| What is needed |
Answer these questions from the passage on neuromodulators below.
(a) What type of neuron releases the neuromodulators?
(b) What does the passage call the mechanism of modulatory input-dependent plasticity?
(c) In which organism are functions of serotonin illustrated?

| Excerpt |
■ ■ ■ ■ ■

The use of these neuromodulators is an example of heterosynaptic plasticity. Released by a neuron called an interneuron, neuromodulators can affect another neuron's efficiency of communication with a postsynaptic cell. Thus, because the interneuron does not specifically activate the postsynaptic neuron (strength in its synaptic plasticity is indirectly affected), this mechanism of modulatory input-dependent plasticity is heterosynaptic. To better understand this process and its vast diversity, key functions of the neuromodulator serotonin in Aplysia californica and dopamine are further illustrated.

■ ■ ■ ■ ■

| Data excerpt |
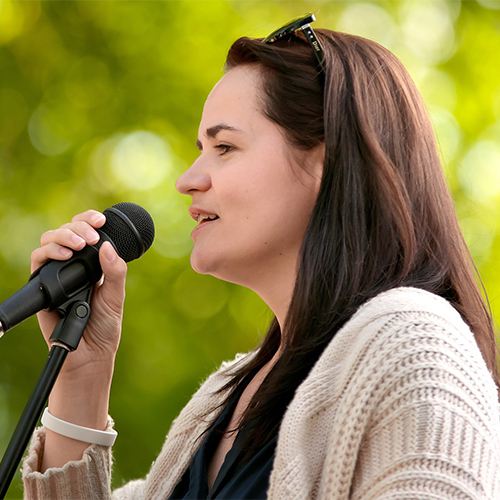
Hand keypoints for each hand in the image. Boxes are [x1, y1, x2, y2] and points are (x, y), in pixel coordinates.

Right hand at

■ ■ ■ ■ ■

| Your solution |
(a) An interneuron.
(b) Heterosynaptic.
(c) Aplysia californica.